What vehicle do young tech billionaires, retired farmers and kids too young for a driver’s license share? Donor-advised funds. This increasingly popular charitable vehicle is highly customizable for clients’ philanthropic, tax planning and financial planning needs. Its ease of use and numerous giving options make it the charity vehicle of choice for many clients.
Vehicle of Choice
Donor-advised funds are the fastest growing charitable vehicle for a reason. They have low maintenance fees compared to private foundations and charitable trusts. Most funds permit donors to have their portfolio managed by their financial advisor. Donor-advised funds are also easy to establish and use. Their incredible flexibility offers solutions for individuals and families giving from a few thousand to a few billion dollars to charity. These factors make donor-advised funds perfect for people in most stages of life.
Customizable Options
No matter what stage of life your client and their dependents are, there is often a donor-advised fund solution.

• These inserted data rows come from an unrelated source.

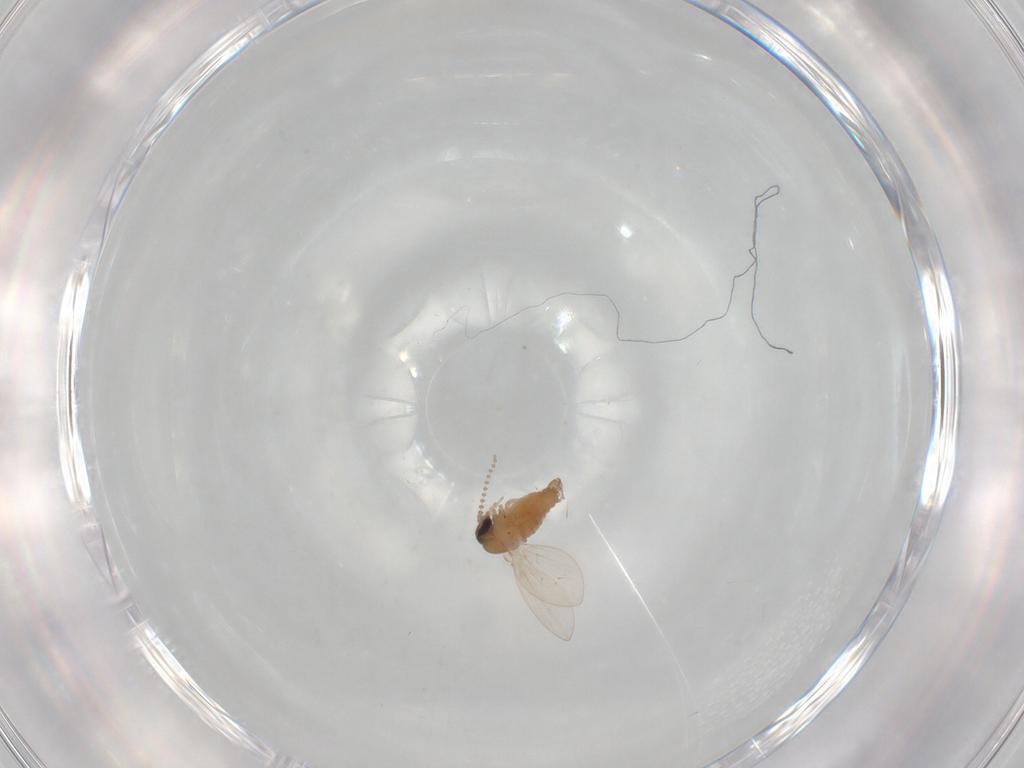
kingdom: Animalia
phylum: Arthropoda
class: Insecta
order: Diptera
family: Psychodidae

Minor children. While adult advisors make legal decisions in traditional donor-advised funds, children can gain philanthropic and business skills by participating. Children can help in everything from naming the fund, to budgeting, to suggesting grants for charity. Adults can also name children successors to donor-advised funds. Some fund administrators provide youth options that offer children more formal involvement.
Young adults. From entrepreneurs with IPO-related financial- and tax-planning needs, to young adults receiving an inheritance, donor-advised funds offer charitable solutions. Donor-advised funds run on your client’s busy schedule. They permit decision making when your client has the time, and eliminate most administrative tasks to save time.

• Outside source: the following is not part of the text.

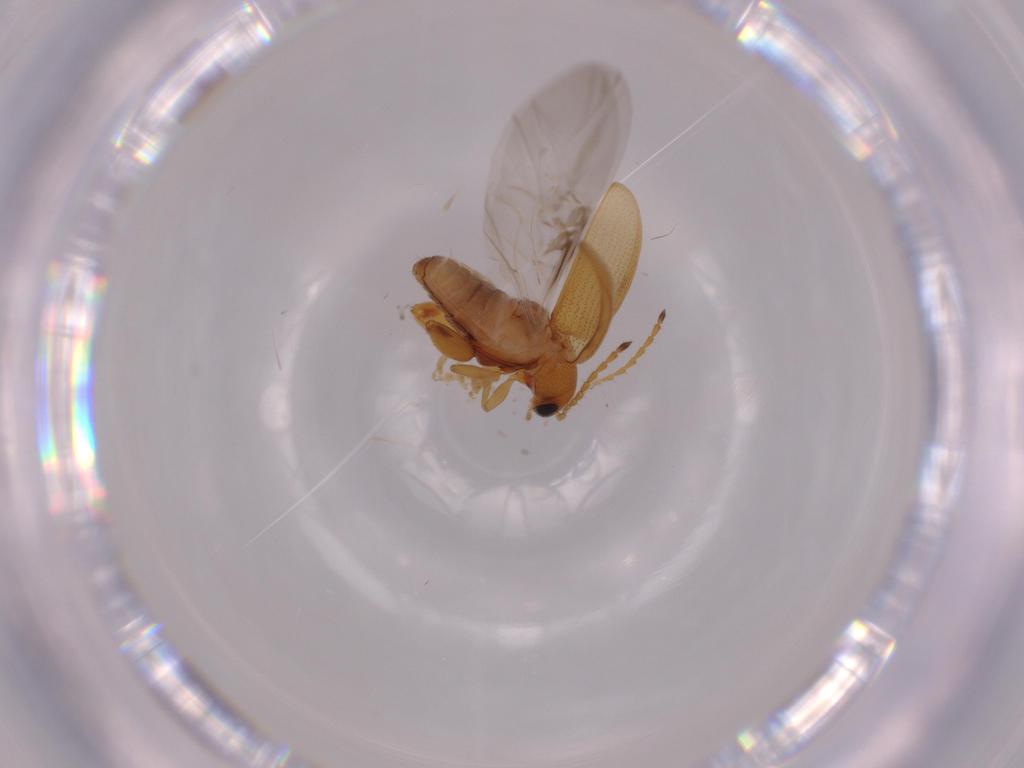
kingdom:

Middle-aged adults. Adults in their 50s open more donor-advised funds than other age group. Many individuals and families create a “living legacy” with their funds, watching the impact of their charitable grants. Many also use donor-advised funds in their estate planning. Most clients realize tax advantages by making gifts of appreciated assets, executive bonuses or proceeds from business sales to their funds. The asset and tax efficiency of donor-advised funds helps maximize the dollars going to charity.
Older adults. Similar to middle-aged adults, many older adults seek financial and tax planning benefits from their donor-advised funds. Many clients take advantage of a higher tax rate deduction by making pre-retirement gifts to their funds while they are working. This can maximize their charitable giving dollars in retirement.